=== Selection ===

Eric Metcalfe was a fine arts student at the University of Victoria and Craig was drawn to his circle of artists and performers. In 1969, he created a mail art persona called "Dr. Brute", and Craig became "Lady Brute". This collaborative project created the fictional world of "Brutopia." Their collection of leopard material filled this world and the characters examined the foibles of western society. In 1972, Lady Brute appeared as the "Picture of the Week" in an issue of FILE magazine and marched in the Victoria Day parade in Victoria, B.C. Her performances were usually informal, happening in the real world rather than on stage. She would attend an opening or a dinner in her leopard regalia and that was the performance. In 1974 she performed "Flying Leopard" in Vancouver at Cates Park, and again on Hornby Island.  In 1975 she produced her first video, "Skins: Lady Brute presents her Leopardskin Wardrobe".  In that same year she and Metcalfe curated the exhibition "Spots Before Your Eyes" at the Western Front and A Space.  Lady Brute continued to make appearances and participate in exhibitions through the 1970s.

1974 – Dr. and Lady Brute attended Hollywood Decadence and Art’s Birthday, Elk's Lodge, Los Angeles, performing with the Brute Saxes.
1975 – A guest appearance with the Hummer Sisters in Toronto
1975 – Ace Space Show at the Western Front
1976 – Dr. and Lady Brute, an evening of film video, slides and performance at the Art Gallery of Greater Victoria

Performance groups 

In 1974, Craig was a founding member of the "ettes", a women's "post feminist" performance group. They performed as the "Peanettes" during Mr. Peanut's campaign for mayor of Vancouver. They also performed as the Coconettes and the Vignettes in 1975.  She was a founder of the Lux Radio Players in 1974, a group involved in the collaborative writing and production of radio plays performed for live audiences and broadcast throughout North America over community radio stations until 1977. She was also a founding member of The Canadian Shadow Players in 1976, performing nationally and internationally until 1986.

=== Provided material ===

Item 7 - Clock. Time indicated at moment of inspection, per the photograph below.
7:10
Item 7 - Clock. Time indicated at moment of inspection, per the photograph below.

===

Instruction 1
From the Lady Brute text, return the part between "In 1974, Craig" and "internationally until 1986.", inclusive.
Instruction 2
In the Lady Brute text, what is the title of the first video she produced in 1975?

Correct output 1
In 1974, Craig was a founding member of the "ettes", a women's "post feminist" performance group. They performed as the "Peanettes" during Mr. Peanut's campaign for mayor of Vancouver. They also performed as the Coconettes and the Vignettes in 1975.  She was a founder of the Lux Radio Players in 1974, a group involved in the collaborative writing and production of radio plays performed for live audiences and broadcast throughout North America over community radio stations until 1977. She was also a founding member of The Canadian Shadow Players in 1976, performing nationally and internationally until 1986.

Correct output 2
"Skins: Lady Brute presents her Leopardskin Wardrobe"